Por outro lado, todos nós, médicos, temos que estar atentos à persistência de determinados sinais e sintomas respiratórios, tais como tosse, expetoração com sangue, dor torácica, associada muitas vezes a queixas gerais (astenia e emagrecimento, por exemplo), pensar na hipótese de cancro de pulmão e iniciar os estudos no sentido de excluir ou diagnosticar rapidamente para podermos iniciar a melhor terapêutica nestes doentes.
A minha terceira mensagem diz respeito ao facto de, contrariamente ao que acontecia há algumas décadas atrás, termos hoje um conjunto de abordagens terapêuticas muito significativas.

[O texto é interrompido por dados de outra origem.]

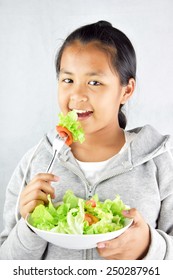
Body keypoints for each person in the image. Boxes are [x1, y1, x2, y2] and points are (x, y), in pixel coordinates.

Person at [0, 20, 173, 260]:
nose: (77, 95)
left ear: (126, 90)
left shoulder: (159, 164)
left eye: (94, 82)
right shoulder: (34, 162)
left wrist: (149, 247)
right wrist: (29, 228)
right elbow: (6, 265)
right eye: (68, 80)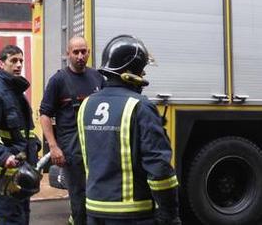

Nesta pequena conversa, falamos da doença ALK mas não da imunoterapia, que representou também um aspeto muito importante e um avanço extraordinário na abordagem terapêutica dos doentes, em associação com as terapêuticas clássicas: cirurgia, quimioterapia e radioterapia.
Hoje, felizmente, todas estas terapêutica estão a levar os nossos doentes muito mais longe, a viverem muito mais tempo e com maior qualidade de vida. Esta é, pois, uma mensagem de esperança para todos eles.